Heat shock protein 90 (HSP90) is a molecular chaperone that is responsible for the conformational maintenance of several client proteins that play important roles in DNA damage repair, apoptosis following radiation, and resistance to radiation therapy. DS-2248 (tricyclic pyrazolopyrimidine derivative) is a newly-developed, orally available inhibitor of HSP90 with low adverse effects. We investigated the combined effects of radiation and DS-2248 and .

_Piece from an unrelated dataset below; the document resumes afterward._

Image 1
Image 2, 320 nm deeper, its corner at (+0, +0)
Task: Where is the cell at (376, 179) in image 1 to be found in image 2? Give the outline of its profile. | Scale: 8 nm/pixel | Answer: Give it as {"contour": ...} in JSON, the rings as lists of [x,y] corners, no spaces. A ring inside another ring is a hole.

SCCVII squamous cell carcinoma cells and tumors transplanted in C3H/HeN mice were used. In vitro combined effects of X-ray radiation and DS-2248 were investigated using a colony assay. Phosphorylated histone H2AX (γH2AX) was quantified after 2-Gy irradiation with or without 24-hour pretreatment with DS-2248. The mice bearing SCCVII tumors received oral DS-2248 10 times over 2 weeks and received local irradiation with doses of 1, 2, 3, and 4 Gy delivered 6 times over 2 weeks. Then, tumor volumes were measured.

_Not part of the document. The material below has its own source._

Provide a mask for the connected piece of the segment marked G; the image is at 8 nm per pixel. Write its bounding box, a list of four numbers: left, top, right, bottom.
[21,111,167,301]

Radiation plus pretreatment with 50 nM DS-2248 for 24 hours produced synergistic effects on SCCVII cells. γH2AX foci persisted after radiation for longer periods (6 and 24 hours) in DS-2248-treated cells than in control cells. In vivo, the combined effects appeared to be additive when 5 or 10 mg/kg DS-2248 was combined with total radiation doses of 6-18 Gy, but the effect was considered supra-additive when 15 mg/kg of DS-2248 was combined with a total dose of 24 Gy.
The combined effects of DS-2248 and radiation were additive at low drug and radiation doses, but may have been supra-additive at higher doses. Inhibition of slow repair of DNA double strand breaks (i.e., homologous recombination) was considered to contribute to this combined effect.

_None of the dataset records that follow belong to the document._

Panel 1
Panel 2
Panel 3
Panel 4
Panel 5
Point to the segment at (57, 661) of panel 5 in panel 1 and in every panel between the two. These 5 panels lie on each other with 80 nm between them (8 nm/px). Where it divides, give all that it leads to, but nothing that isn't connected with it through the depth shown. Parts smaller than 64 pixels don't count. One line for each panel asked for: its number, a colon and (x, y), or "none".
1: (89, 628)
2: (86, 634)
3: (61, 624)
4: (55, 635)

热休克蛋白90(HSP90)是一种分子伴侣,负责多种客户蛋白的构象维持,这些客户蛋白在DNA损伤修复、辐射后凋亡以及对放射治疗的抗性中发挥重要作用。DS - 2248(三环吡唑并嘧啶衍生物)是一种新开发的、口服可用的HSP90抑制剂,不良反应低。我们研究了辐射与DS - 2248的联合作用。
使用SCCVII鳞状细胞癌细胞和移植于C3H/HeN小鼠的肿瘤。采用集落形成试验研究X射线辐射与DS - 2248的体外联合作用。在用或不用DS - 2248预处理24小时后进行2 Gy照射,然后对磷酸化组蛋白H2AX(γH2AX)进行定量分析。携带SCCVII肿瘤的小鼠在2周内口服DS - 2248 10次,并在2周内分6次接受1、2、3和4 Gy的局部照射。然后测量肿瘤体积。
辐射加50 nM DS - 2248预处理24小时对SCCVII细胞产生协同作用。与对照细胞相比,DS - 2248处理的细胞在辐射后(照射6小时和24小时)γH2AX焦点持续时间更长。在体内,当5或10 mg/kg DS - 2248与6 - 18 Gy的总辐射剂量联合使用时,联合作用似乎是相加的,但当15 mg/kg DS - 2248与24 Gy的总剂量联合使用时,该作用被认为是超相加的。
在低药物和辐射剂量下,DS - 2248与辐射的联合作用是相加的,但在较高剂量下可能是超相加的。DNA双链断裂的缓慢修复(即同源重组)的抑制被认为有助于这种联合作用。